I think of the festering wounds my family carries as a result of the silence surrounding my mother’s rape. Still, entiendo that my mother’s silence was an attempt, however futile, at protecting us and even herself from something so vicious, that it continues to tear at us forty years after it happened. El olvido es imposible.
I remember mom’s psychotic breaks growing up. There were many. Like the times she’d lock herself in her room. We could hear her whimpering through the splintered door. The door Millie had to build so many times out of cheap ply wood when she had to break it down to get to Mom or they broke it during one of their fights.
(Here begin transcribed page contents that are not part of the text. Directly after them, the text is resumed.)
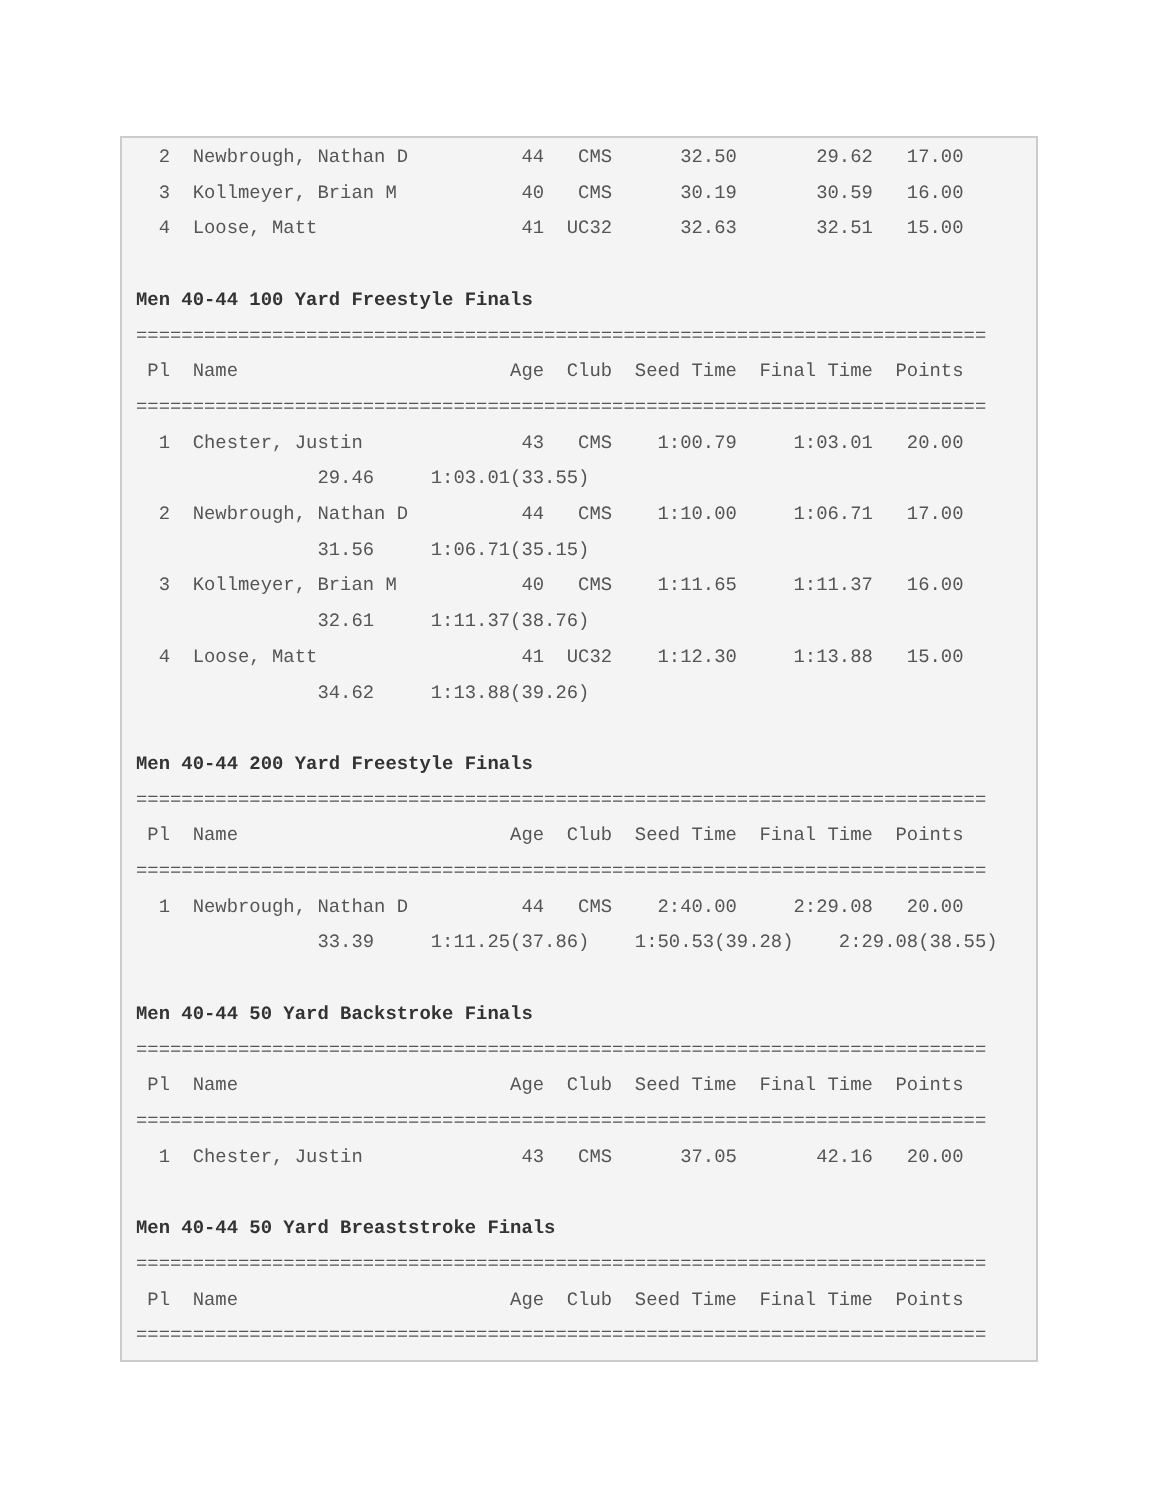2  Newbrough, Nathan D          44   CMS      32.50       29.62   17.00
  3  Kollmeyer, Brian M           40   CMS      30.19       30.59   16.00
  4  Loose, Matt                  41  UC32      32.63       32.51   15.00

Men 40-44 100 Yard Freestyle Finals
===========================================================================
 Pl  Name                        Age  Club  Seed Time  Final Time  Points
===========================================================================
  1  Chester, Justin              43   CMS    1:00.79     1:03.01   20.00
                29.46     1:03.01(33.55)
  2  Newbrough, Nathan D          44   CMS    1:10.00     1:06.71   17.00
                31.56     1:06.71(35.15)
  3  Kollmeyer, Brian M           40   CMS    1:11.65     1:11.37   16.00
                32.61     1:11.37(38.76)
  4  Loose, Matt                  41  UC32    1:12.30     1:13.88   15.00
                34.62     1:13.88(39.26)

Men 40-44 200 Yard Freestyle Finals
===========================================================================
 Pl  Name                        Age  Club  Seed Time  Final Time  Points
===========================================================================
  1  Newbrough, Nathan D          44   CMS    2:40.00     2:29.08   20.00
                33.39     1:11.25(37.86)    1:50.53(39.28)    2:29.08(38.55)

Men 40-44 50 Yard Backstroke Finals
===========================================================================
 Pl  Name                        Age  Club  Seed Time  Final Time  Points
===========================================================================
  1  Chester, Justin              43   CMS      37.05       42.16   20.00

Men 40-44 50 Yard Breaststroke Finals
===========================================================================
 Pl  Name                        Age  Club  Seed Time  Final Time  Points
===========================================================================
Millie knocked on the door softly, “Abreme. Por favor, abreme la puerta.” There wasn’t even a pause in Mom’s crying. Like she didn’t hear Millie.
None of us kids ever dared knock. I think we were afraid of what we would see. What condition we’d find our mother. If she was crying, at least we knew she was alive. At least we knew she hadn’t done anything to herself.
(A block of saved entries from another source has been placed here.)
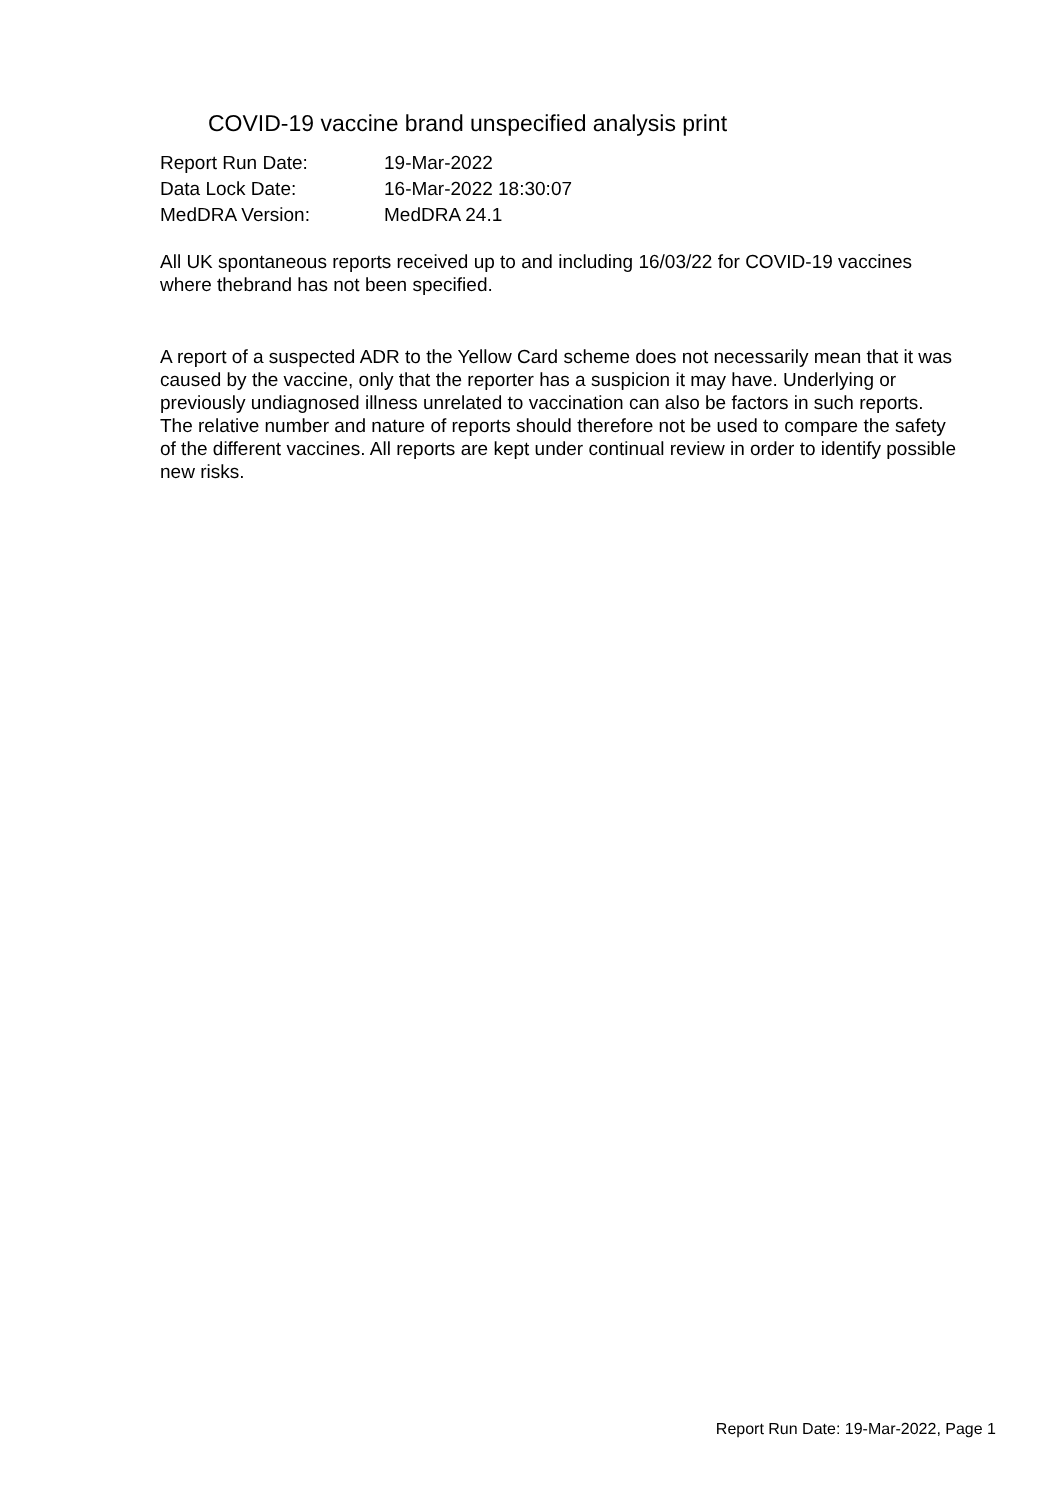COVID-19 vaccine brand unspecified analysis print
Report Run Date: 19-Mar-2022
Data Lock Date: 16-Mar-2022 18:30:07
MedDRA Version: MedDRA 24.1
All UK spontaneous reports received up to and including 16/03/22 for COVID-19 vaccines where thebrand has not been specified.
A report of a suspected ADR to the Yellow Card scheme does not necessarily mean that it was caused by the vaccine, only that the reporter has a suspicion it may have. Underlying or previously undiagnosed illness unrelated to vaccination can also be factors in such reports. The relative number and nature of reports should therefore not be used to compare the safety of the different vaccines. All reports are kept under continual review in order to identify possible new risks.
Report Run Date: 19-Mar-2022, Page 1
When Millie finally got the door open, usually after a long while of knocking, after banging on it and screaming, after she’d had to push it open with her thick shoulder, splintering the door so she’d have to replace it yet again. By that time Millie had sent one of us up to her mother’s apartment on the second floor. Millie consulted Doña Carmen on all things holy and not. Doña Carmen rushed down with the other women, her daughter and our other neighbor Luisa, the same woman who we heard beating her pre-teen daughter every night, calling her puta and sucia.
When Mom finally emerged from the room, she leaned all her weight on Millie so she almost looked like she was being dragged. Her eyes were swollen, hair plastered to her face, and her tattered nightgown was wet from her tears and snot and sometimes her urine. They’d shoo us into our room and slam the door, but even from our room we could hear the beads of the rosaries and the prayers.
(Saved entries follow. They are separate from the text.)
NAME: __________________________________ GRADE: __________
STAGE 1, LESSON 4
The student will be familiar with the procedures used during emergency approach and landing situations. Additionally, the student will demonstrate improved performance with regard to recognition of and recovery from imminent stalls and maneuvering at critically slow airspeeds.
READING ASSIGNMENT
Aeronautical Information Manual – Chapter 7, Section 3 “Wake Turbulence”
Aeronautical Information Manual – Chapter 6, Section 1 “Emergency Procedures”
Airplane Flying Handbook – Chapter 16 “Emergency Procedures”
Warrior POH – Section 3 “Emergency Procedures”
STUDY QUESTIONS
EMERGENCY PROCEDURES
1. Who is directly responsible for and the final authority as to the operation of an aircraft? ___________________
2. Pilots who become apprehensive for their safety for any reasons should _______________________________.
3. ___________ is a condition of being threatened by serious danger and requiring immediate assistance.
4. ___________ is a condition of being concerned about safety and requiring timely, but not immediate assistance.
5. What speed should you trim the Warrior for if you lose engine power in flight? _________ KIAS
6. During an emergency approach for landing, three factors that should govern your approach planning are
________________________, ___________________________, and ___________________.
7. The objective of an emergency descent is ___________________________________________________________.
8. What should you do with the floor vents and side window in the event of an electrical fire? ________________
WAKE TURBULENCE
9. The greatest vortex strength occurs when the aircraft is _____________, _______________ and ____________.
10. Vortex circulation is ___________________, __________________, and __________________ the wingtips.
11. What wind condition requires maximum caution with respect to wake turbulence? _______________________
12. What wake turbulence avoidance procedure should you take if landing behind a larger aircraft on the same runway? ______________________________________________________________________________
Santa Maria, Madre de Dio, ruega por nosotros pecadores, ahora y en la hora de nuestra muerte. Amen.
What mom needed was a psychiatrist. She needed therapy. She needed medication. She needed treatment. Instead, they did an exorcism.
They put her in a scalding hot bath and prayed over her. Splashed her with alcolado and brandished the cross over her. I didn’t know until many years later that what they were performing was a Lares campo Pentecostal style exorcism.
It took hours but eventually mom snapped out of it. We stayed out of her way for a while until she was back to herself, cooking and swatting at me when I passed by. Blaming me for my sister’s mischief. Singing along to the ballads on the radio.
During lunch today, my little girl pointed at the light fixture and asked, “Why is the sankofa symbol everywhere, mom?” I smiled at the irony. “What does it mean?” She looked at me with those big eyes that say I’m the authority on everything in her eight year old world. I googled. One definition struck me and stayed: “It is not wrong to go back for what you have forgotten.” I thought of these stories I’m writing. I thought about the impossibility of forgetting. I thought about how going back for me isn’t about not being able to remember but, rather, that I can’t forget. That I’m not supposed to. These stories have shown up time and again in my work. These are the ghosts that have left “their vestigial traces all over [my] work.” These are my “creation myths.” And I don’t expect them to disappear once my memoir A Dim Capacity for Wings is out there in the world. They haven’t yet so why would they now? These are the kind of relentless ghosts that stay. “They are both the veil and the revelation.” And they’ve led me so many times and will lead me again to that “cusp of the transformational.” So although they shake and rattle me, make me cry and hold myself, I know they are here to make me grow. To make me break those silences that never have and never will protect us. Que Dios nos bendiga y nos guarde on the journey. Siempre.